Directive:
Your answer should be every line of the entries that has the string "reset" in it.

Excerpts from a dataset
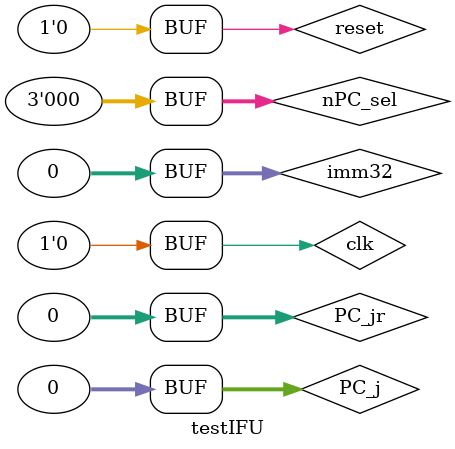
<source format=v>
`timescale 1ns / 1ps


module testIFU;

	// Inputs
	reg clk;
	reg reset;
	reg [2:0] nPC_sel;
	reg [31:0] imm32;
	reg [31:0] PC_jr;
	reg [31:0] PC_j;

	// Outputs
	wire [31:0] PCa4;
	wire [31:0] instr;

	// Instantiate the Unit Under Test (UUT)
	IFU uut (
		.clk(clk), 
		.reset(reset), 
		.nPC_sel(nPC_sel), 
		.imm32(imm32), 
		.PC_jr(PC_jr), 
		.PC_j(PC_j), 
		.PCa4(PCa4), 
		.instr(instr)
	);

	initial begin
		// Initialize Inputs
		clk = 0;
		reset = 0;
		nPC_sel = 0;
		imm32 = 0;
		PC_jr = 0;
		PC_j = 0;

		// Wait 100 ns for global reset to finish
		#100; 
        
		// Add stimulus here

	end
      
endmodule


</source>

Reply:
	reg reset;
		.reset(reset), 
		reset = 0;
		// Wait 100 ns for global reset to finish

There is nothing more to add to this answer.